[Opening Excerpted data section]
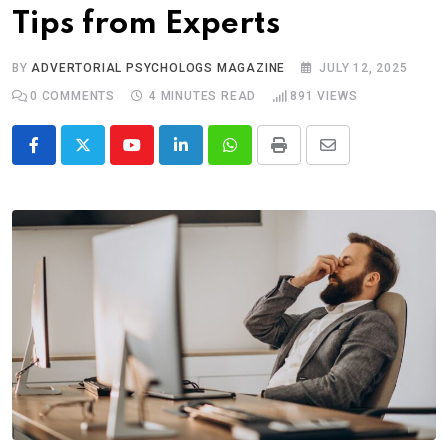
Tips from Experts
BY
ADVERTORIAL PSYCHOLOGS MAGAZINE
JULY 12, 2025
0
COMMENTS
4 MINUTES READ
891
VIEWS
Youtube
LinkedIn
Whatsapp
Print
Share
via
Email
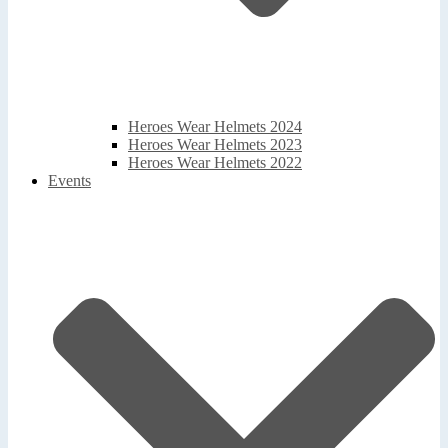
Heroes Wear Helmets 2024
Heroes Wear Helmets 2023
Heroes Wear Helmets 2022
Events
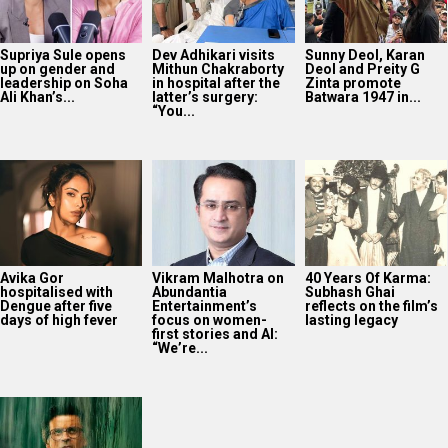
Supriya Sule opens
Dev Adhikari visits
Sunny Deol, Karan
up on gender and
Mithun Chakraborty
Deol and Preity G
leadership on Soha
in hospital after the
Zinta promote
Ali Khan’s...
latter’s surgery:
Batwara 1947 in...
“You...
Avika Gor
Vikram Malhotra on
40 Years Of Karma:
hospitalised with
Abundantia
Subhash Ghai
Dengue after five
Entertainment’s
reflects on the film’s
days of high fever
focus on women-
lasting legacy
first stories and AI:
“We’re...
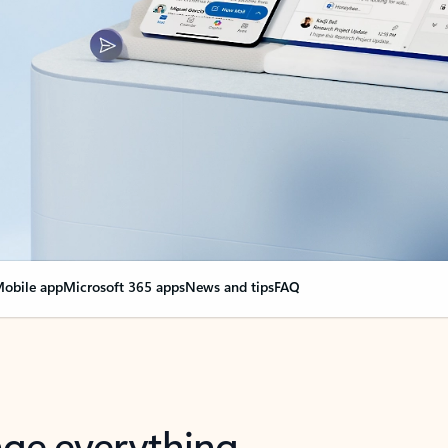
obile app
Microsoft 365 apps
News and tips
FAQ
nge everything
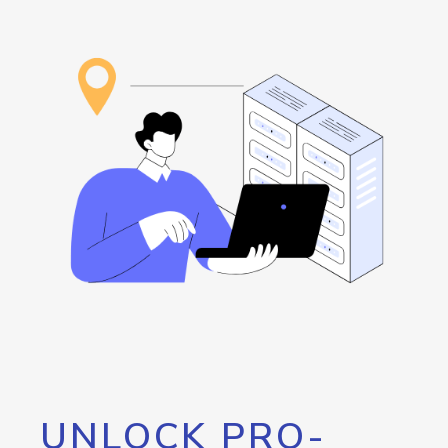
UNLOCK PRO-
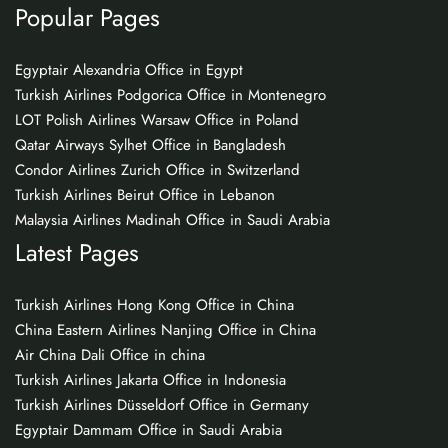
Popular Pages
Egyptair Alexandria Office in Egypt
Turkish Airlines Podgorica Office in Montenegro
LOT Polish Airlines Warsaw Office in Poland
Qatar Airways Sylhet Office in Bangladesh
Condor Airlines Zurich Office in Switzerland
Turkish Airlines Beirut Office in Lebanon
Malaysia Airlines Madinah Office in Saudi Arabia
Latest Pages
Turkish Airlines Hong Kong Office in China
China Eastern Airlines Nanjing Office in China
Air China Dali Office in china
Turkish Airlines Jakarta Office in Indonesia
Turkish Airlines Düsseldorf Office in Germany
Egyptair Dammam Office in Saudi Arabia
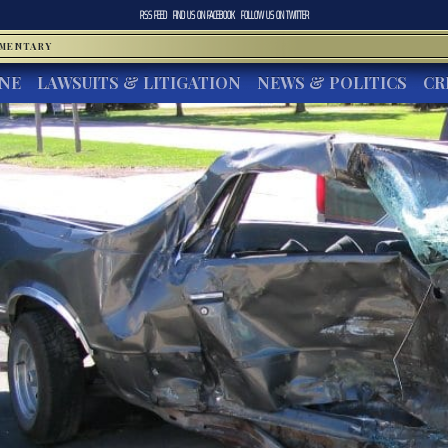
RSS FEED
FIND US ON
FACEBOOK
FOLLOW US ON
TWITTER
MMENTARY
INE
LAWSUITS & LITIGATION
NEWS & POLITICS
CR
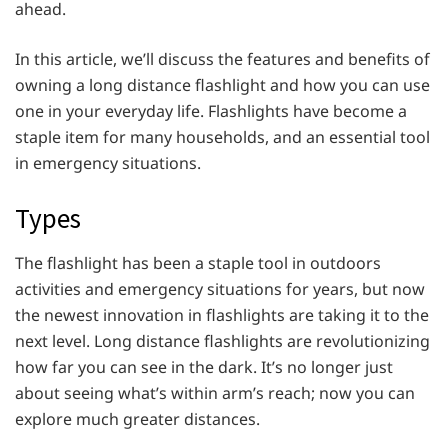
ahead.
In this article, we’ll discuss the features and benefits of
owning a long distance flashlight and how you can use
one in your everyday life. Flashlights have become a
staple item for many households, and an essential tool
in emergency situations.
Types
The flashlight has been a staple tool in outdoors
activities and emergency situations for years, but now
the newest innovation in flashlights are taking it to the
next level. Long distance flashlights are revolutionizing
how far you can see in the dark. It’s no longer just
about seeing what’s within arm’s reach; now you can
explore much greater distances.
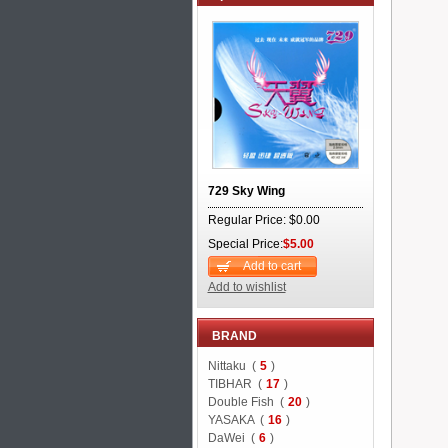
729 Sky Wing
Regular Price: $0.00
Special Price:
$5.00
Add to cart
Add to wishlist
BRAND
Nittaku (
5
)
TIBHAR (
17
)
Double Fish (
20
)
YASAKA (
16
)
DaWei (
6
)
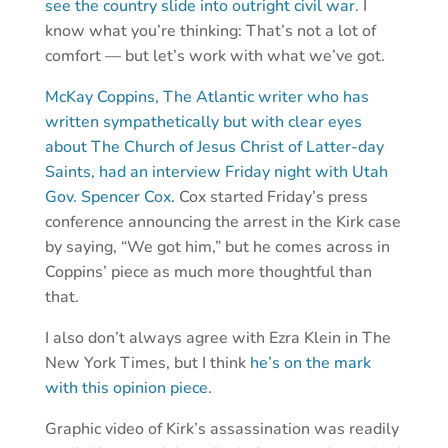
see the country slide into outright civil war.
I
know what you’re thinking: That’s not a lot of
comfort — but let’s work with what we’ve got.
McKay Coppins, The Atlantic writer who has
written sympathetically but with clear eyes
about The Church of Jesus Christ of Latter-day
Saints, had an interview Friday night with Utah
Gov. Spencer Cox.
Cox started Friday’s press
conference announcing the arrest in the Kirk case
by saying, “We got him,” but he comes across in
Coppins’ piece as much more thoughtful than
that.
I also don’t always agree with Ezra Klein in The
New York Times, but I think
he’s on the mark
with this opinion piece.
Graphic video of Kirk’s assassination was readily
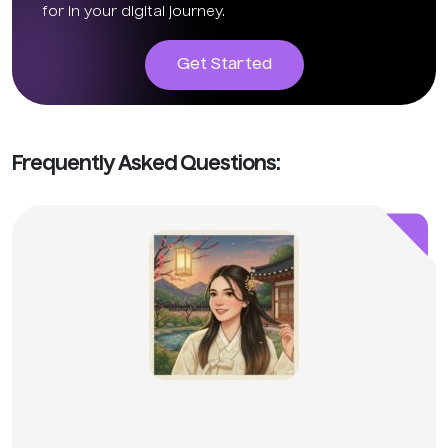
for in your digital journey.
Get Started
Frequently Asked Questions:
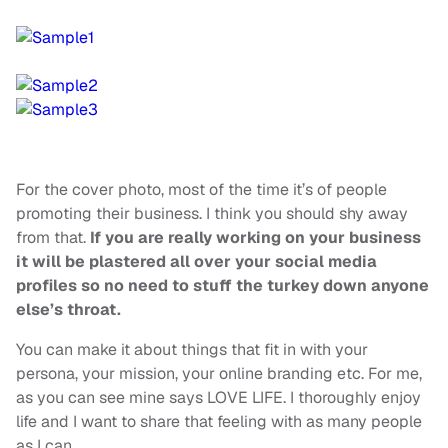
For the cover photo, most of the time it’s of people
promoting their business. I think you should shy away
from that.
If you are really working on your business
it will be plastered all over your social media
profiles so no need to stuff the turkey down anyone
else’s throat.
You can make it about things that fit in with your
persona, your mission, your online branding etc. For me,
as you can see mine says LOVE LIFE. I thoroughly enjoy
life and I want to share that feeling with as many people
as I can.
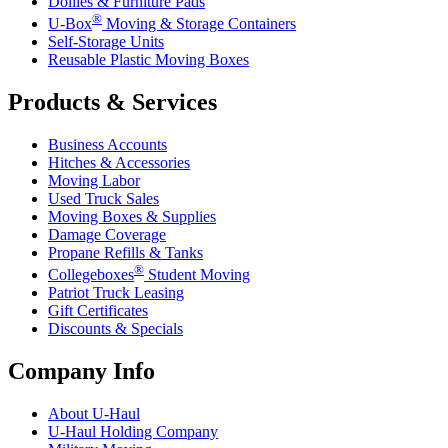
Dollies & Furniture Pads
®
U-Box
Moving & Storage Containers
Self-Storage Units
Reusable Plastic Moving Boxes
Products & Services
Business Accounts
Hitches & Accessories
Moving Labor
Used Truck Sales
Moving Boxes & Supplies
Damage Coverage
Propane Refills & Tanks
®
Collegeboxes
Student Moving
Patriot Truck Leasing
Gift Certificates
Discounts & Specials
Company Info
About
U-Haul
U-Haul
Holding Company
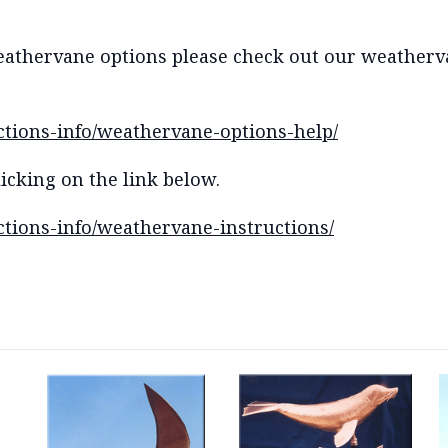
eathervane options please check out our weatherva
ctions-info/weathervane-options-help/
icking on the link below.
tions-info/weathervane-instructions/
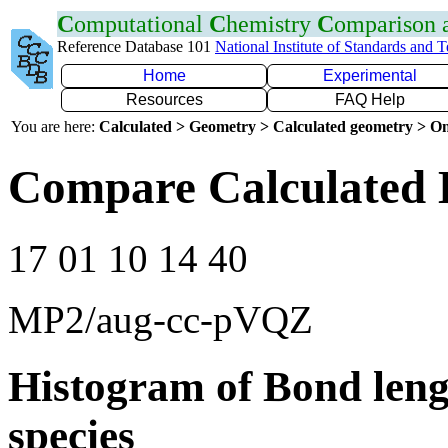
C
omputational
C
hemistry
C
omparison
Reference Database 101
National Institute of Standards and 
Home
Experimental
Resources
FAQ Help
You are here:
Calculated > Geometry > Calculated geometry > On
Compare Calculated 
17 01 10 14 40
MP2/aug-cc-pVQZ
Histogram of Bond leng
species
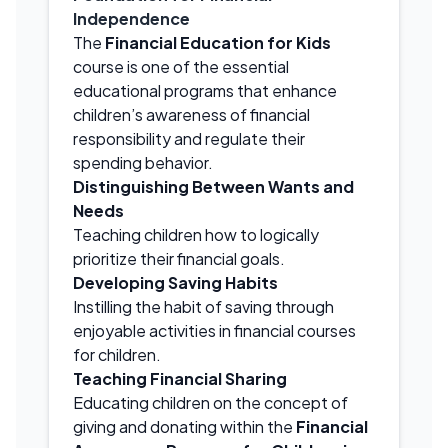
Independence
The
Financial Education for Kids
course is one of the essential
educational programs that enhance
children’s awareness of financial
responsibility and regulate their
spending behavior.
Distinguishing Between Wants and
Needs
Teaching children how to logically
prioritize their financial goals.
Developing Saving Habits
Instilling the habit of saving through
enjoyable activities in financial courses
for children.
Teaching Financial Sharing
Educating children on the concept of
giving and donating within the
Financial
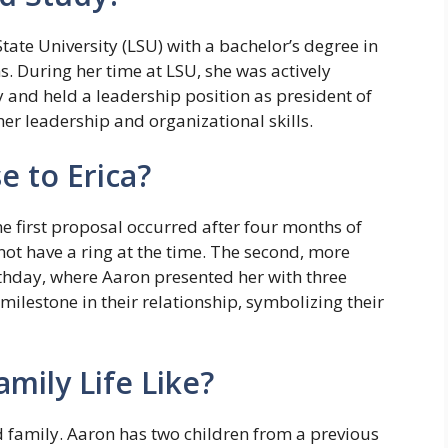
ate University (LSU) with a bachelor’s degree in
 During her time at LSU, she was actively
y and held a leadership position as president of
her leadership and organizational skills.
 to Erica?
e first proposal occurred after four months of
not have a ring at the time. The second, more
rthday, where Aaron presented her with three
milestone in their relationship, symbolizing their
amily Life Like?
 family. Aaron has two children from a previous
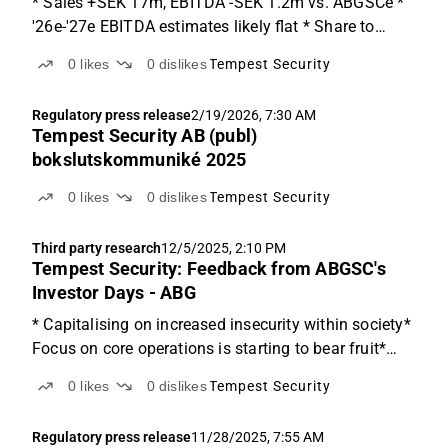
* Sales +SEK 17m, EBITDA -SEK 1.2m vs. ABGSCe *
'26e-'27e EBITDA estimates likely flat * Share to
focus on the volume and earnings improvements Q4
0
likes
0
dislikes
Tempest Security
details Tempest delivered a Q4 report with both sales
and EBITDA growth. Sales came in at SEK 155m
Regulatory press release
2/19/2026, 7:30 AM
(12%...
Tempest Security AB (publ)
bokslutskommuniké 2025
0
likes
0
dislikes
Tempest Security
Third party research
12/5/2025, 2:10 PM
Tempest Security: Feedback from ABGSC's
Investor Days - ABG
* Capitalising on increased insecurity within society*
Focus on core operations is starting to bear fruit*
Potential on the SOC business Overview of Tempest
0
likes
0
dislikes
Tempest Security
Security This week, we hosted Tempest Security CEO
Andrew Spry at ABGSC's Investor Days. Founded...
Regulatory press release
11/28/2025, 7:55 AM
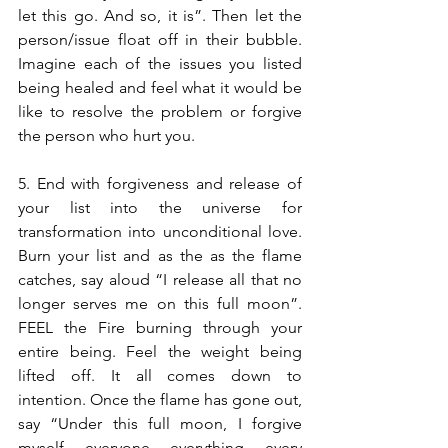
let this go. And so, it is”. Then let the 
person/issue float off in their bubble. 
Imagine each of the issues you listed 
being healed and feel what it would be 
like to resolve the problem or forgive 
the person who hurt you.
5. End with forgiveness and release of 
your list into the universe for 
transformation into unconditional love. 
Burn your list and as the as the flame 
catches, say aloud “I release all that no 
longer serves me on this full moon”. 
FEEL the Fire burning through your 
entire being. Feel the weight being 
lifted off. It all comes down to 
intention. Once the flame has gone out, 
say “Under this full moon, I forgive 
myself, everyone, everything, every 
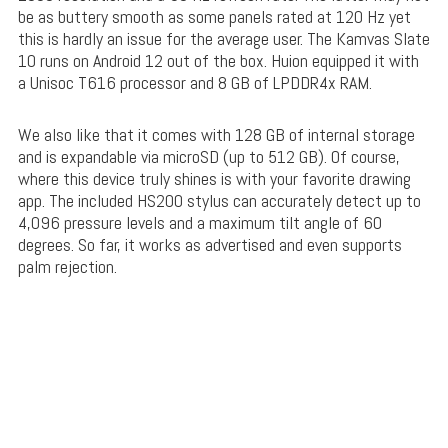
be as buttery smooth as some panels rated at 120 Hz yet
this is hardly an issue for the average user. The Kamvas Slate
10 runs on Android 12 out of the box. Huion equipped it with
a Unisoc T616 processor and 8 GB of LPDDR4x RAM.
We also like that it comes with 128 GB of internal storage
and is expandable via microSD (up to 512 GB). Of course,
where this device truly shines is with your favorite drawing
app. The included HS200 stylus can accurately detect up to
4,096 pressure levels and a maximum tilt angle of 60
degrees. So far, it works as advertised and even supports
palm rejection.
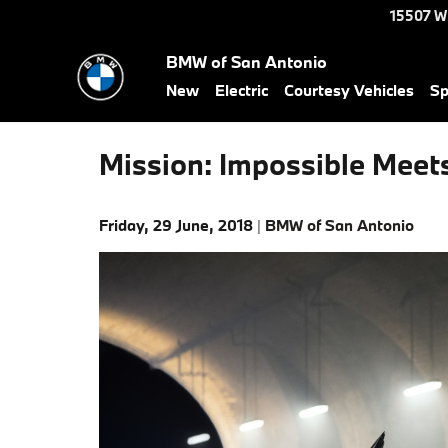
Skip to main content
15507 W
BMW of San Antonio
New
Electric
Courtesy Vehicles
Sp
Mission: Impossible Meet
Friday, 29 June, 2018
BMW of San Antonio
[Closing Excerpted data section]
Arrange every line of text in the material above as a JSON list of strings, one string per line, leaving out blank lines. Leave out the picture markers.

> [Response below]:
[
  "Tips from Experts",
  "BY",
  "ADVERTORIAL PSYCHOLOGS MAGAZINE",
  "JULY 12, 2025",
  "0",
  "COMMENTS",
  "4 MINUTES READ",
  "891",
  "VIEWS",
  "Youtube",
  "LinkedIn",
  "Whatsapp",
  "Print",
  "Share",
  "via",
  "Email",
  "Heroes Wear Helmets 2024",
  "Heroes Wear Helmets 2023",
  "Heroes Wear Helmets 2022",
  "Events",
  "Supriya Sule opens",
  "Dev Adhikari visits",
  "Sunny Deol, Karan",
  "up on gender and",
  "Mithun Chakraborty",
  "Deol and Preity G",
  "leadership on Soha",
  "in hospital after the",
  "Zinta promote",
  "Ali Khan’s...",
  "latter’s surgery:",
  "Batwara 1947 in...",
  "“You...",
  "Avika Gor",
  "Vikram Malhotra on",
  "40 Years Of Karma:",
  "hospitalised with",
  "Abundantia",
  "Subhash Ghai",
  "Dengue after five",
  "Entertainment’s",
  "reflects on the film’s",
  "days of high fever",
  "focus on women-",
  "lasting legacy",
  "first stories and AI:",
  "“We’re...",
  "obile app",
  "Microsoft 365 apps",
  "News and tips",
  "FAQ",
  "nge everything",
  "UNLOCK PRO-",
  "Popular Pages",
  "Egyptair Alexandria Office in Egypt",
  "Turkish Airlines Podgorica Office in Montenegro",
  "LOT Polish Airlines Warsaw Office in Poland",
  "Qatar Airways Sylhet Office in Bangladesh",
  "Condor Airlines Zurich Office in Switzerland",
  "Turkish Airlines Beirut Office in Lebanon",
  "Malaysia Airlines Madinah Office in Saudi Arabia",
  "Latest Pages",
  "Turkish Airlines Hong Kong Office in China",
  "China Eastern Airlines Nanjing Office in China",
  "Air China Dali Office in china",
  "Turkish Airlines Jakarta Office in Indonesia",
  "Turkish Airlines Düsseldorf Office in Germany",
  "Egyptair Dammam Office in Saudi Arabia",
  "RSS FEED",
  "FIND US ON",
  "FACEBOOK",
  "FOLLOW US ON",
  "TWITTER",
  "MMENTARY",
  "INE",
  "LAWSUITS & LITIGATION",
  "NEWS & POLITICS",
  "CR",
  "ahead.",
  "In this article, we’ll discuss the features and benefits of",
  "owning a long distance flashlight and how you can use",
  "one in your everyday life. Flashlights have become a",
  "staple item for many households, and an essential tool",
  "in emergency situations.",
  "Types",
  "The flashlight has been a staple tool in outdoors",
  "activities and emergency situations for years, but now",
  "the newest innovation in flashlights are taking it to the",
  "next level. Long distance flashlights are revolutionizing",
  "how far you can see in the dark. It’s no longer just",
  "about seeing what’s within arm’s reach; now you can",
  "explore much greater distances.",
  "729 Sky Wing",
  "Regular Price: $0.00",
  "Special Price:",
  "$5.00",
  "Add to cart",
  "Add to wishlist",
  "BRAND",
  "Nittaku (",
  "5",
  ")",
  "TIBHAR (",
  "17",
  ")",
  "Double Fish (",
  "20",
  ")",
  "YASAKA (",
  "16",
  ")",
  "DaWei (",
  "6",
  ")",
  "see the country slide into outright civil war.",
  "I",
  "know what you’re thinking: That’s not a lot of",
  "comfort — but let’s work with what we’ve got.",
  "McKay Coppins, The Atlantic writer who has",
  "written sympathetically but with clear eyes",
  "about The Church of Jesus Christ of Latter-day",
  "Saints, had an interview Friday night with Utah",
  "Gov. Spencer Cox.",
  "Cox started Friday’s press",
  "conference announcing the arrest in the Kirk case",
  "by saying, “We got him,” but he comes across in",
  "Coppins’ piece as much more thoughtful than",
  "that.",
  "I also don’t always agree with Ezra Klein in The",
  "New York Times, but I think",
  "he’s on the mark",
  "with this opinion piece.",
  "Graphic video of Kirk’s assassination was readily",
  "for in your digital journey.",
  "Get Started",
  "Frequently Asked Questions:",
  "For the cover photo, most of the time it’s of people",
  "promoting their business. I think you should shy away",
  "from that.",
  "If you are really working on your business",
  "it will be plastered all over your social media",
  "profiles so no need to stuff the turkey down anyone",
  "else’s throat.",
  "You can make it about things that fit in with your",
  "persona, your mission, your online branding etc. For me,",
  "as you can see mine says LOVE LIFE. I thoroughly enjoy",
  "life and I want to share that feeling with as many people",
  "as I can.",
  "Dollies & Furniture Pads",
  "®",
  "U-Box",
  "Moving & Storage Containers",
  "Self-Storage Units",
  "Reusable Plastic Moving Boxes",
  "Products & Services",
  "Business Accounts",
  "Hitches & Accessories",
  "Moving Labor",
  "Used Truck Sales",
  "Moving Boxes & Supplies",
  "Damage Coverage",
  "Propane Refills & Tanks",
  "®",
  "Collegeboxes",
  "Student Moving",
  "Patriot Truck Leasing",
  "Gift Certificates",
  "Discounts & Specials",
  "Company Info",
  "About",
  "U-Haul",
  "U-Haul",
  "Holding Company",
  "eathervane options please check out our weatherva",
  "ctions-info/weathervane-options-help/",
  "icking on the link below.",
  "tions-info/weathervane-instructions/",
  "C",
  "omputational",
  "C",
  "hemistry",
  "C",
  "omparison",
  "Reference Database 101",
  "National Institute of Standards and ",
  "Home",
  "Experimental",
  "Resources",
  "FAQ Help",
  "You are here:",
  "Calculated > Geometry > Calculated geometry > On",
  "Compare Calculated ",
  "17 01 10 14 40",
  "MP2/aug-cc-pVQZ",
  "Histogram of Bond leng",
  "species",
  "Independence",
  "The",
  "Financial Education for Kids",
  "course is one of the essential",
  "educational programs that enhance",
  "children’s awareness of financial",
  "responsibility and regulate their",
  "spending behavior.",
  "Distinguishing Between Wants and",
  "Needs",
  "Teaching children how to logically",
  "prioritize their financial goals.",
  "Developing Saving Habits",
  "Instilling the habit of saving through",
  "enjoyable activities in financial courses",
  "for children.",
  "Teaching Financial Sharing",
  "Educating children on the concept of",
  "giving and donating within the",
  "Financial",
  "ate University (LSU) with a bachelor’s degree in",
  " During her time at LSU, she was actively",
  "y and held a leadership position as president of",
  "her leadership and organizational skills.",
  " to Erica?",
  "e first proposal occurred after four months of",
  "not have a ring at the time. The second, more",
  "rthday, where Aaron presented her with three",
  "milestone in their relationship, symbolizing their",
  "amily Life Like?",
  " family. Aaron has two children from a previous",
  "* Sales +SEK 17m, EBITDA -SEK 1.2m vs. ABGSCe *",
  "'26e-'27e EBITDA estimates likely flat * Share to",
  "focus on the volume and earnings improvements Q4",
  "0",
  "likes",
  "0",
  "dislikes",
  "Tempest Security",
  "details Tempest delivered a Q4 report with both sales",
  "and EBITDA growth. Sales came in at SEK 155m",
  "Regulatory press release",
  "2/19/2026, 7:30 AM",
  "(12%...",
  "Tempest Security AB (publ)",
  "bokslutskommuniké 2025",
  "0",
  "likes",
  "0",
  "dislikes",
  "Tempest Security",
  "Third party research",
  "12/5/2025, 2:10 PM",
  "Tempest Security: Feedback from ABGSC's",
  "Investor Days - ABG",
  "* Capitalising on increased insecurity within society*",
  "Focus on core operations is starting to bear fruit*",
  "Potential on the SOC business Overview of Tempest",
  "0",
  "likes",
  "0",
  "dislikes",
  "Tempest Security",
  "Security This week, we hosted Tempest Security CEO",
  "Andrew Spry at ABGSC's Investor Days. Founded...",
  "Regulatory press release",
  "11/28/2025, 7:55 AM",
  "let this go. And so, it is”. Then let the ",
  "person/issue float off in their bubble. ",
  "Imagine each of the issues you listed ",
  "being healed and feel what it would be ",
  "like to resolve the problem or forgive ",
  "the person who hurt you.",
  "5. End with forgiveness and release of ",
  "your list into the universe for ",
  "transformation into unconditional love. ",
  "Burn your list and as the as the flame ",
  "catches, say aloud “I release all that no ",
  "longer serves me on this full moon”. ",
  "FEEL the Fire burning through your ",
  "entire being. Feel the weight being ",
  "lifted off. It all comes down to ",
  "intention. Once the flame has gone out, ",
  "say “Under this full moon, I forgive ",
  "myself, everyone, everything, every ",
  "be as buttery smooth as some panels rated at 120 Hz yet",
  "this is hardly an issue for the average user. The Kamvas Slate",
  "10 runs on Android 12 out of the box. Huion equipped it with",
  "a Unisoc T616 processor and 8 GB of LPDDR4x RAM.",
  "We also like that it comes with 128 GB of internal storage",
  "and is expandable via microSD (up to 512 GB). Of course,",
  "where this device truly shines is with your favorite drawing",
  "app. The included HS200 stylus can accurately detect up to",
  "4,096 pressure levels and a maximum tilt angle of 60",
  "degrees. So far, it works as advertised and even supports",
  "palm rejection.",
  "Skip to main content",
  "15507 W",
  "BMW of San Antonio",
  "New",
  "Electric",
  "Courtesy Vehicles",
  "Sp",
  "Mission: Impossible Meet",
  "Friday, 29 June, 2018",
  "BMW of San Antonio"
]